AAS para prevenção primária cardiovascular: 'mocinho' ou bandido?
Há muito que se sabe que a aspirina é um “santo remédio”... Uma medicação barata, de fácil acesso e que desde 1800 e bolinha sabia-se servir para febre, dor e inflamação e que, apesar da propaganda reiterar que “não afetava o coração”, só quase 100 anos depois, descobriu-se seu benefício na Cardiologia.
Baseados nessa descoberta da década de 80, muitos estudos já comprovaram a eficácia da droga na prevenção secundária de eventos cardiovasculares e muitos outros têm tentado extrapolar seu benefício para prevenção primária de tais fenômenos.
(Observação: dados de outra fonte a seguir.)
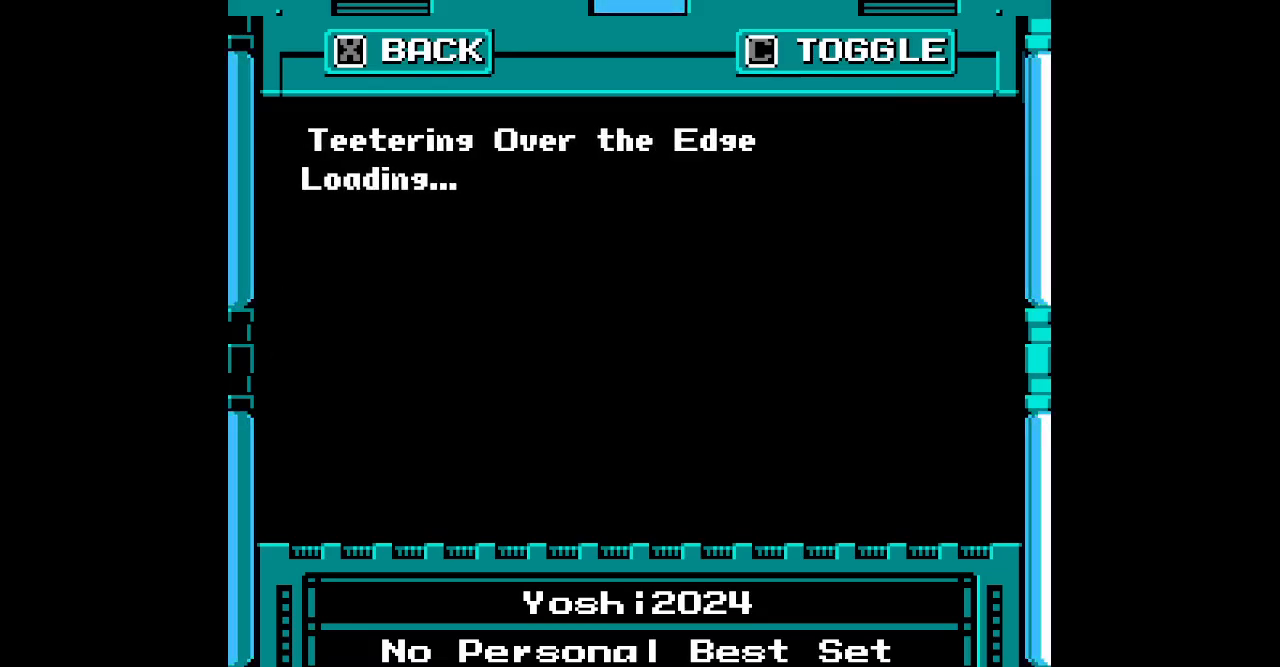
{"buttons": [], "events": []}
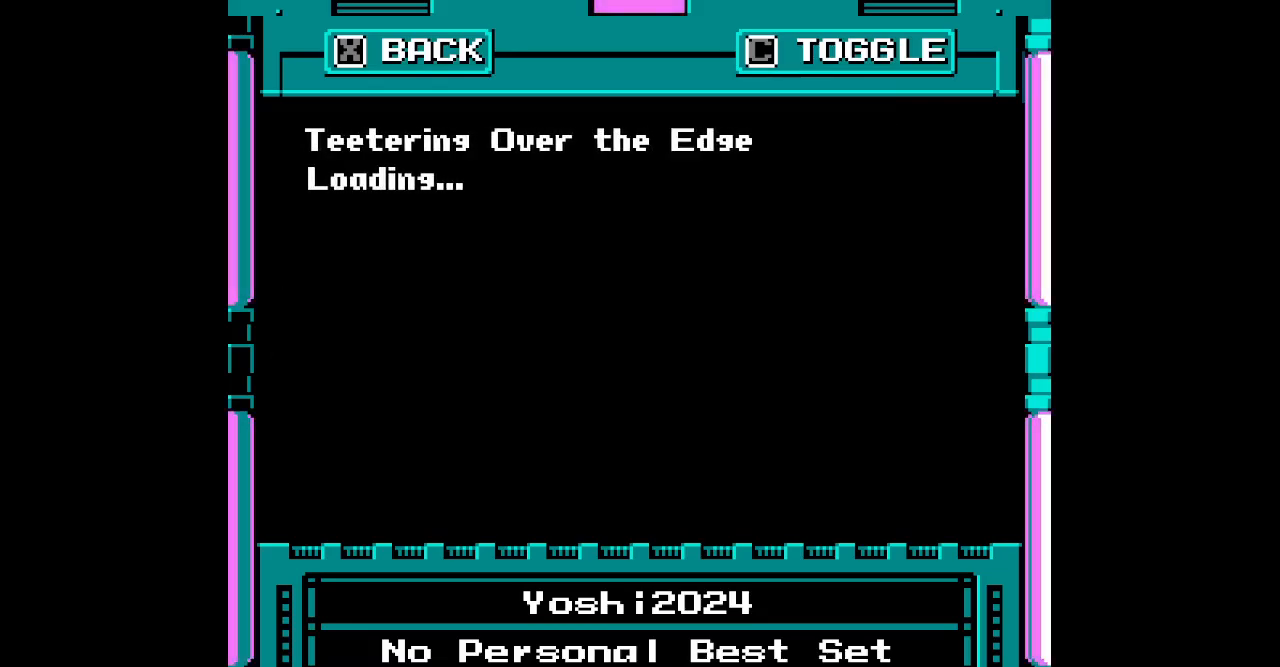
{"buttons": [], "events": []}
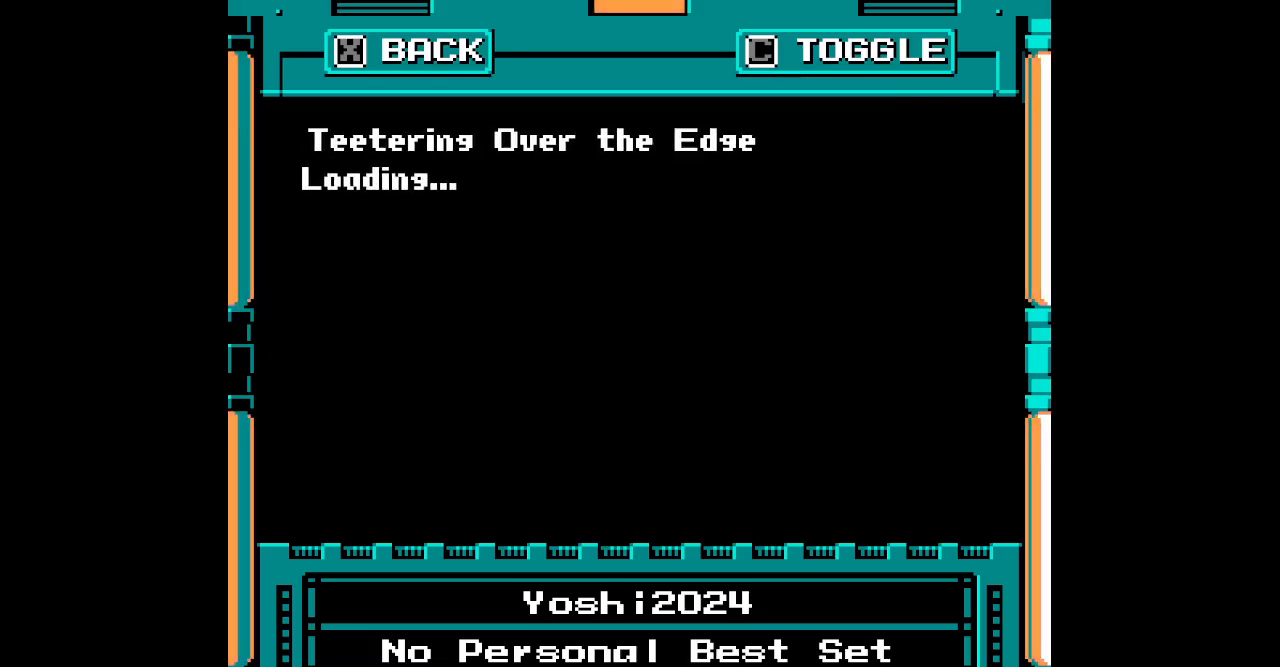
{"buttons": [], "events": []}
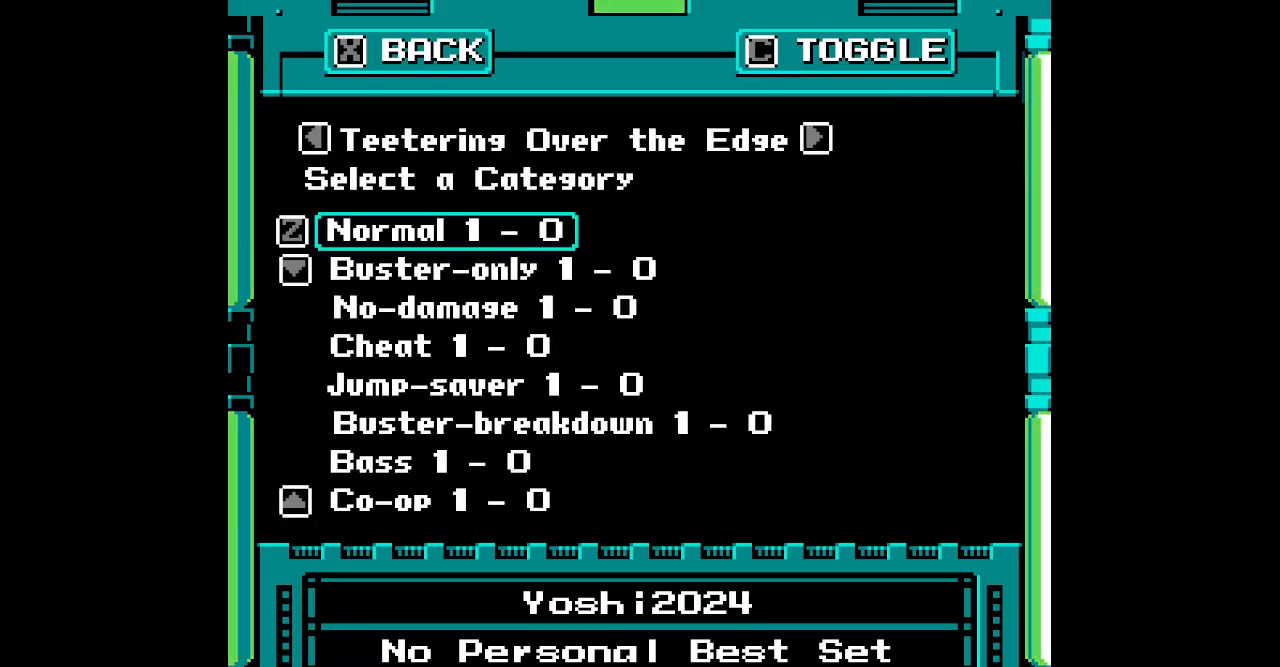
{"buttons": [], "events": []}
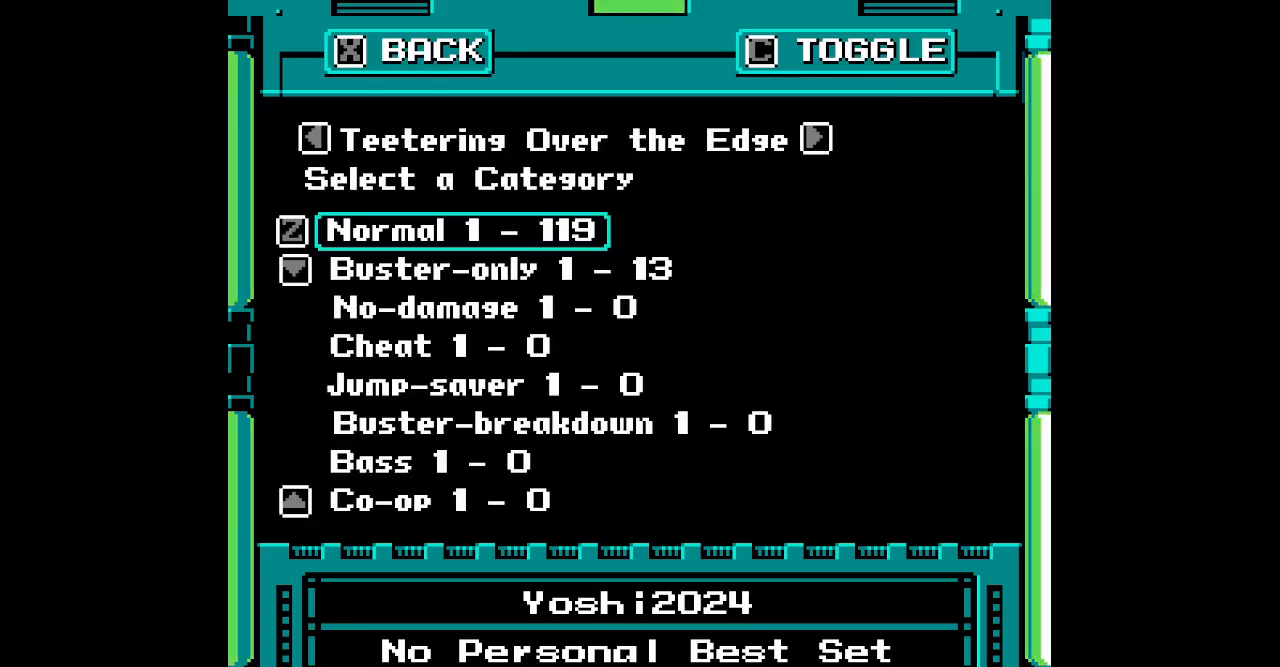
{"buttons": [], "events": [[17, "DPAD_DOWN", "down"], [83, "DPAD_DOWN", "up"]]}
Partindo do pressuposto de que pacientes portadores de DM (tipo 1 e 2) possuem um risco de eventos cardiovasculares de 2-3 vezes maior do que a população em geral, alguns trials já fizeram o esforço para demonstrar uma relação benéfica do uso do AAS para prevenção de fenômenos nessa população e na geral, destacando-se o ATT (Antithrombotic Trialists’ Collaboration) que, em 2009, demonstrou uma redução de 12% na ocorrência de eventos graves a custa de um aumento de 50% na taxa de sangramento maior, já sugerindo uma proteção primária controversa (mesmo na população geral). Em paralelo a essa questão, existe, ainda, uma especulação quanto ao papel da aspirina na prevenção de neoplasias, especialmente às do TGI, com ênfase para uma possível redução na incidência do câncer colorretal.
Neste cenário, o trial ASCEND Study Collaborative Group publicado em Agosto/2018, foi um estudo multicêntrico (que envolveu registros regionais de todo o Reino Unido), randomizado e teve por objetivo testar a eficácia e segurança do uso da Aspirina Vs placebo na prevenção primária de eventos cardiovasculares em pacientes com diabetes e sem doença coronariana clínica evidente. Apresentou uma fase inicial de ‘run in’ para, então, randomizar a população (>10.000 pacientes) nos braços do estudo AAS e Placebo para análise subsequente com intenção de tratar. Como desfecho primário, definiu-se pela primeira ocorrência de qualquer “evento vascular grave”: IAM não fatal ou AVC não fatal (excluindo hemorragia intracraniana confirmada) ou morte vascular excluindo hemorragia intracraniana confirmada (ou seja, excluindo HSA, hemorragia intracerebral e outras lesões intracranianas não traumáticas hemorrágicas); como desfecho de eficácia secundário, estabeleceu-se a ocorrência de qualquer câncer do TGI (após 3 anos de seguimento). O desfecho de segurança foi o composto de HIC confirmada, sangramento com risco de visão, sangramento gastrointestinal ou sangramento que resultou em hospitalização, transfusão ou morte.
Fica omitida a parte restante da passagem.